Temperature of the molten plastic is an important factor to be controlled in injection moulding. The design of cooling system operating temperature of the injection moulding is affected by the following factors.
- Type of polymer used.
- Length of flow within the impression.
- Wall section of moulding length of the feed system.
- Number of impressions in the mould.
By taking into account of the above factor, normally, the operating temperature is kept in high range. The following are the consequences when the temperature of molten plastic is less.
- It affects the viscosity.
- There is a possibility of incomplete filling of cavity.
- There is a possibility of weld line in the surface.
- It increases the cycle time.
To overcome the above consequences, normally, the polymer melt is supplied with high temperature. When the temperature persists in the melt for long time, the solidification process is delayed which in turn increases the cycle time of the process. To facilitate the solidification process, cooling systems are provided in the mould in various locations. A sudden cooling of polymer melt will also lead to the defects, such as weld line. Therefore, to achieve an even cooling over the mould, a proper design of cooling system should be provided. Cooling system is provided to cool the following sections of the mould.

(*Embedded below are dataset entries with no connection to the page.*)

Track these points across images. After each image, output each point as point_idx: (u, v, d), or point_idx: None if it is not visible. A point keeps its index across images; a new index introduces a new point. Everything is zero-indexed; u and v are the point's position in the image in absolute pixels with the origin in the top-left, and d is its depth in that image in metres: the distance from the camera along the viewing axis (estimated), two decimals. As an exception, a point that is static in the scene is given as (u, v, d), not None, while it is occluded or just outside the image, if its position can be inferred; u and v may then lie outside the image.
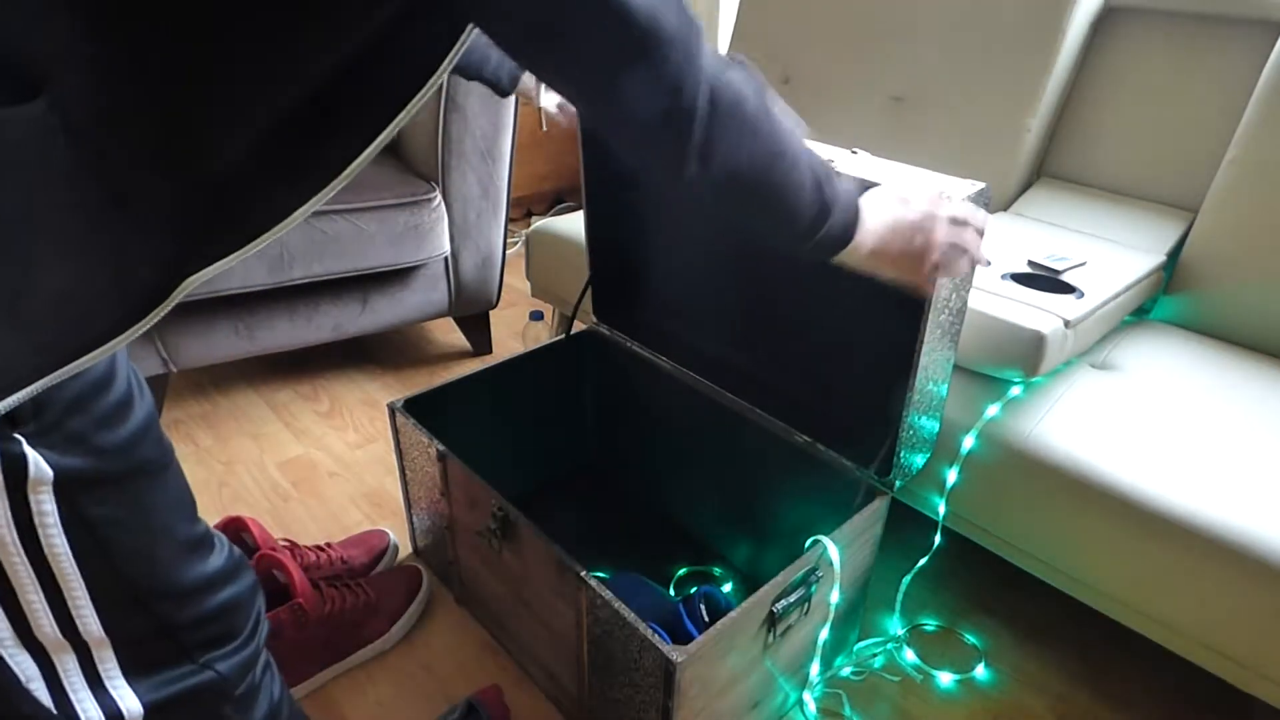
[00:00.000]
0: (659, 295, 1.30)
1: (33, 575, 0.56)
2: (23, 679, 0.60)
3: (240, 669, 0.70)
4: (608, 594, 0.86)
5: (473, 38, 0.55)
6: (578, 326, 1.39)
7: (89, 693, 0.63)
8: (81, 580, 0.58)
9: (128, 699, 0.65)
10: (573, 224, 1.60)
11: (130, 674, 0.64)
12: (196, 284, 0.55)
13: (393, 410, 1.15)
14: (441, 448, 1.07)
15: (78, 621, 0.60)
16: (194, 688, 0.68)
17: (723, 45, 2.19)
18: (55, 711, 0.62)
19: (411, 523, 1.30)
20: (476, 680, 1.11)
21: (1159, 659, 1.09)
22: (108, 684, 0.64)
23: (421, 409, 1.15)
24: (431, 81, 0.55)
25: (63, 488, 0.55)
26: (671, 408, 1.27)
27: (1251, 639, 0.88)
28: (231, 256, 0.55)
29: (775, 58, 1.78)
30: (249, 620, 0.71)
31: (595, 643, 0.91)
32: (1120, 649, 1.17)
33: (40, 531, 0.55)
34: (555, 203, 2.88)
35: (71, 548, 0.57)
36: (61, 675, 0.62)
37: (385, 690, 1.09)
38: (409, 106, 0.55)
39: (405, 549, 1.33)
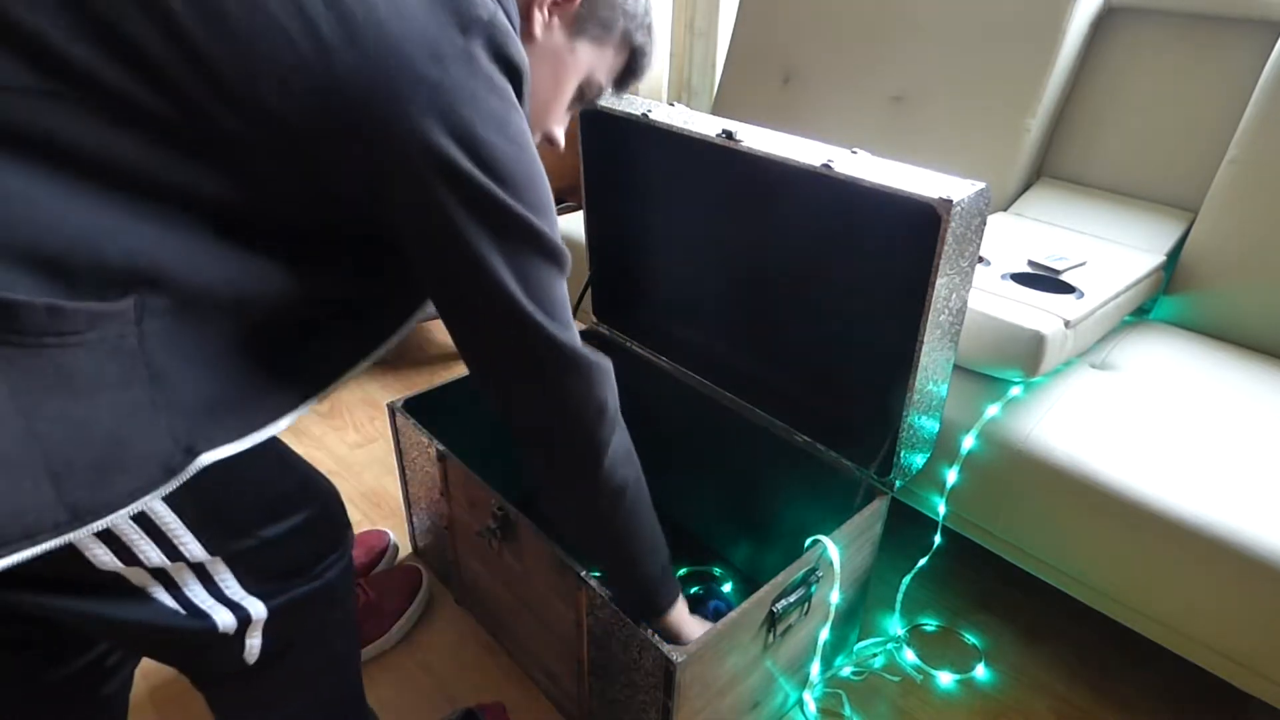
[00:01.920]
0: (659, 295, 1.30)
1: (129, 519, 0.57)
2: (147, 590, 0.63)
3: (344, 574, 0.75)
4: (607, 594, 0.86)
5: None
6: (578, 326, 1.39)
7: (214, 601, 0.66)
8: (178, 519, 0.60)
9: (252, 604, 0.68)
10: (573, 224, 1.59)
11: (248, 586, 0.67)
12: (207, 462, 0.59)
13: (393, 410, 1.15)
14: (441, 448, 1.07)
15: (181, 550, 0.62)
16: (310, 593, 0.72)
17: (722, 45, 2.19)
18: (184, 612, 0.65)
19: (411, 523, 1.30)
20: (476, 680, 1.11)
21: (1159, 659, 1.09)
22: (228, 594, 0.67)
23: (421, 409, 1.15)
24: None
25: None
26: (671, 408, 1.27)
27: (1250, 639, 0.88)
28: (235, 444, 0.60)
29: (775, 58, 1.78)
30: (344, 523, 0.76)
31: (595, 643, 0.91)
32: (1120, 649, 1.17)
33: None
34: (555, 203, 2.87)
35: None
36: (182, 586, 0.65)
37: (385, 690, 1.09)
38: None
39: (405, 549, 1.33)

- Integer type mould plates
- Integer type core plate
- Bolster plate
- Cavity insert
- Core insert
- Other mould parts.
Cooling Integer Type Mould Plates
The temperature of the mould plate is controlled by circulating water through holes bored in the plate. The holes are normally interconnected to for a circuit. The circuit may be one level or more depend on the depth of mould plate. Figure below shows a simple integer cavity plate cooling.

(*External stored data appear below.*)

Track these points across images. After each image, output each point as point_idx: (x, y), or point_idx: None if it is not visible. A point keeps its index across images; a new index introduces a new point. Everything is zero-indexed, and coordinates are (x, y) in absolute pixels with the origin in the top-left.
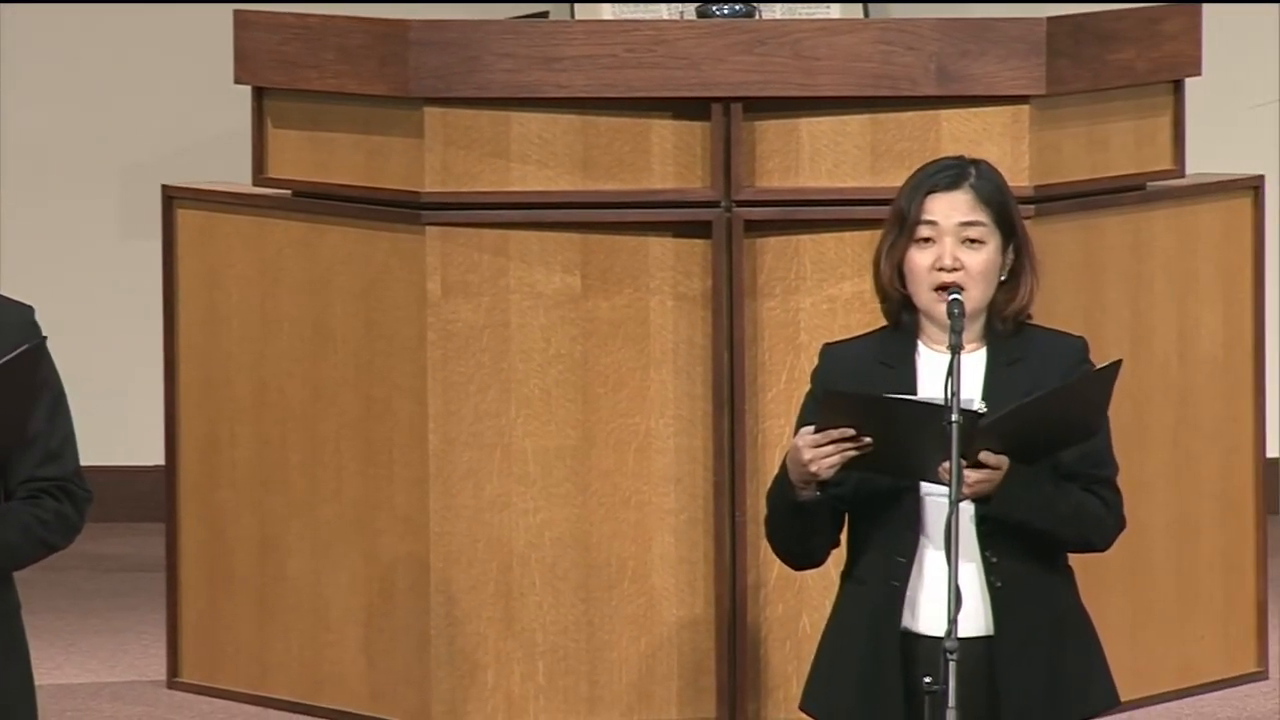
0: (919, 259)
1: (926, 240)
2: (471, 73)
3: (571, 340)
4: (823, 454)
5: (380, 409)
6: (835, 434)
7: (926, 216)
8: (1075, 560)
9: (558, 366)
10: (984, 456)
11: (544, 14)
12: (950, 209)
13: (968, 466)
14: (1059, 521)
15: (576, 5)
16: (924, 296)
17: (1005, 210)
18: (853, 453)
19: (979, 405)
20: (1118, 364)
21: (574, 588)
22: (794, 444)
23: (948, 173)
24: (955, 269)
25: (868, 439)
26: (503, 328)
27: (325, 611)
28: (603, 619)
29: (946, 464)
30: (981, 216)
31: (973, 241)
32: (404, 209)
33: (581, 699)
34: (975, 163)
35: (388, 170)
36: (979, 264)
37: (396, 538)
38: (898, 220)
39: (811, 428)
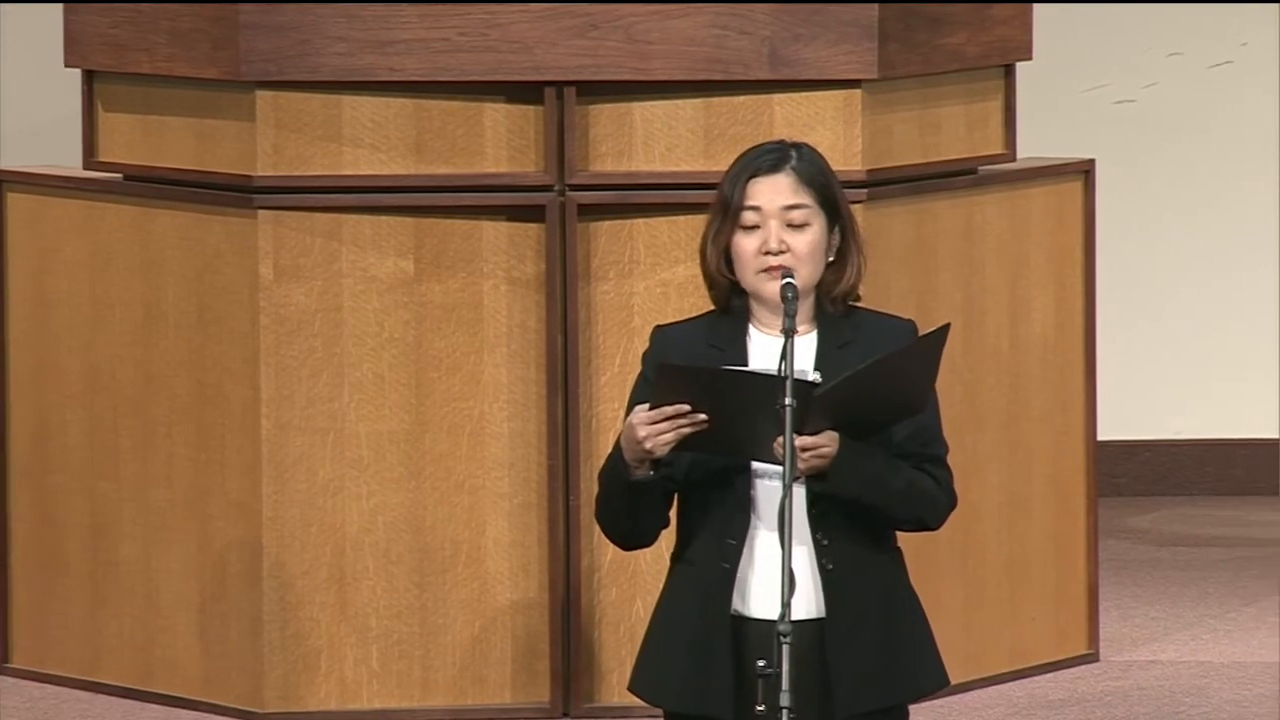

Design of Cooling System Integer Type Core Plate
Cooling of integer type core plate is also similar to the cavity plate cooling. The water is passed through the holes machine on the plate. For shallow cores, a simple single level system of cooling is adopted, where the holes are situated beneath the core. For deep cores, the single level circuit is not sufficient to dissipate the heat. The following are the alternate cooling system adopted in situations where the core depth is high.
- Angle hole cooling system
- Baffled straight hole cooling system
- Stepped circuit
- Multiple circuit.